▼▼▼

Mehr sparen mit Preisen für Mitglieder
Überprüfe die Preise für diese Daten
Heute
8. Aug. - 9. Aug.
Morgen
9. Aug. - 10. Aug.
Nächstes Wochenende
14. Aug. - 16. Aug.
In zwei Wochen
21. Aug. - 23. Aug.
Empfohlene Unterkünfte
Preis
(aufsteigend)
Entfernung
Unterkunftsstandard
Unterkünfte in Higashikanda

▲▲▲
▼▼▼

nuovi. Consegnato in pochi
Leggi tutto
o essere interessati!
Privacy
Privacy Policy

▲▲▲

Look above for the line with "Mehr sparen mit Preisen für Mitglieder" and the line with "Unterkünfte in Higashikanda", and reproduce exactly those two lines plus every line between, nothing more.

Answer to this problem:
Mehr sparen mit Preisen für Mitglieder
Überprüfe die Preise für diese Daten
Heute
8. Aug. - 9. Aug.
Morgen
9. Aug. - 10. Aug.
Nächstes Wochenende
14. Aug. - 16. Aug.
In zwei Wochen
21. Aug. - 23. Aug.
Empfohlene Unterkünfte
Preis
(aufsteigend)
Entfernung
Unterkunftsstandard
Unterkünfte in Higashikanda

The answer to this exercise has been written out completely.